Dataset excerpts
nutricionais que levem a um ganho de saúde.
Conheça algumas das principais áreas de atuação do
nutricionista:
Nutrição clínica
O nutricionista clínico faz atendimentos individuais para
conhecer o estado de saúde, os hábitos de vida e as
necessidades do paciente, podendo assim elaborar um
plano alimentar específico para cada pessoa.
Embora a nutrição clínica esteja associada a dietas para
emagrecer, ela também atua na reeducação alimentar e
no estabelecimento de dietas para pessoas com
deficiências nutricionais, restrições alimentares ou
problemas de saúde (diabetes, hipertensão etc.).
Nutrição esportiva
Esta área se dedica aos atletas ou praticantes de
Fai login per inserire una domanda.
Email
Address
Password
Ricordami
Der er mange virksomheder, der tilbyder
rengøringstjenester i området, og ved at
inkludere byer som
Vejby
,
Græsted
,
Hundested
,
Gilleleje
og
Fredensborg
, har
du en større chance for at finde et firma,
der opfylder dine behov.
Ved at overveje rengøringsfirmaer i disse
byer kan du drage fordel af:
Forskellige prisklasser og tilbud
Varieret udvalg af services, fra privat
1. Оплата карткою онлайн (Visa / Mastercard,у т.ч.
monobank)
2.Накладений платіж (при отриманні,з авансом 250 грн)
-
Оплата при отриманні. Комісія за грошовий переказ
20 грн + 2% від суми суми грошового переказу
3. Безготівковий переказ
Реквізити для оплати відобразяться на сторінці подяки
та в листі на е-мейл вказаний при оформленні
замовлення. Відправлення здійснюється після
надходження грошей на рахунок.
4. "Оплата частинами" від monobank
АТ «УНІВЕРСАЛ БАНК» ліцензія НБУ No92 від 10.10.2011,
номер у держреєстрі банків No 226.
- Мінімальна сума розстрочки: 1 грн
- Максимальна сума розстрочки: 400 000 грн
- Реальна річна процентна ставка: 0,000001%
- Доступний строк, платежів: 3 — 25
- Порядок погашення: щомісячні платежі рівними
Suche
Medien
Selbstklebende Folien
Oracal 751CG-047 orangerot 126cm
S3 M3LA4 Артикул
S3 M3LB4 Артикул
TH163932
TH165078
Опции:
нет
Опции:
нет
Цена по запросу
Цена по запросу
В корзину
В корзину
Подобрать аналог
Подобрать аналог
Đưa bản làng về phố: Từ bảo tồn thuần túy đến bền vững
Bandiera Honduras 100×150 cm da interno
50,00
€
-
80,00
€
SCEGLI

Instructions to follow —
Reproduce every line of the rows above, word for word and in the same order.

Written response —
nutricionais que levem a um ganho de saúde.
Conheça algumas das principais áreas de atuação do
nutricionista:
Nutrição clínica
O nutricionista clínico faz atendimentos individuais para
conhecer o estado de saúde, os hábitos de vida e as
necessidades do paciente, podendo assim elaborar um
plano alimentar específico para cada pessoa.
Embora a nutrição clínica esteja associada a dietas para
emagrecer, ela também atua na reeducação alimentar e
no estabelecimento de dietas para pessoas com
deficiências nutricionais, restrições alimentares ou
problemas de saúde (diabetes, hipertensão etc.).
Nutrição esportiva
Esta área se dedica aos atletas ou praticantes de
Fai login per inserire una domanda.
Email
Address
Password
Ricordami
Der er mange virksomheder, der tilbyder
rengøringstjenester i området, og ved at
inkludere byer som
Vejby
,
Græsted
,
Hundested
,
Gilleleje
og
Fredensborg
, har
du en større chance for at finde et firma,
der opfylder dine behov.
Ved at overveje rengøringsfirmaer i disse
byer kan du drage fordel af:
Forskellige prisklasser og tilbud
Varieret udvalg af services, fra privat
1. Оплата карткою онлайн (Visa / Mastercard,у т.ч.
monobank)
2.Накладений платіж (при отриманні,з авансом 250 грн)
-
Оплата при отриманні. Комісія за грошовий переказ
20 грн + 2% від суми суми грошового переказу
3. Безготівковий переказ
Реквізити для оплати відобразяться на сторінці подяки
та в листі на е-мейл вказаний при оформленні
замовлення. Відправлення здійснюється після
надходження грошей на рахунок.
4. "Оплата частинами" від monobank
АТ «УНІВЕРСАЛ БАНК» ліцензія НБУ No92 від 10.10.2011,
номер у держреєстрі банків No 226.
- Мінімальна сума розстрочки: 1 грн
- Максимальна сума розстрочки: 400 000 грн
- Реальна річна процентна ставка: 0,000001%
- Доступний строк, платежів: 3 — 25
- Порядок погашення: щомісячні платежі рівними
Suche
Medien
Selbstklebende Folien
Oracal 751CG-047 orangerot 126cm
S3 M3LA4 Артикул
S3 M3LB4 Артикул
TH163932
TH165078
Опции:
нет
Опции:
нет
Цена по запросу
Цена по запросу
В корзину
В корзину
Подобрать аналог
Подобрать аналог
Đưa bản làng về phố: Từ bảo tồn thuần túy đến bền vững
Bandiera Honduras 100×150 cm da interno
50,00
€
-
80,00
€
SCEGLI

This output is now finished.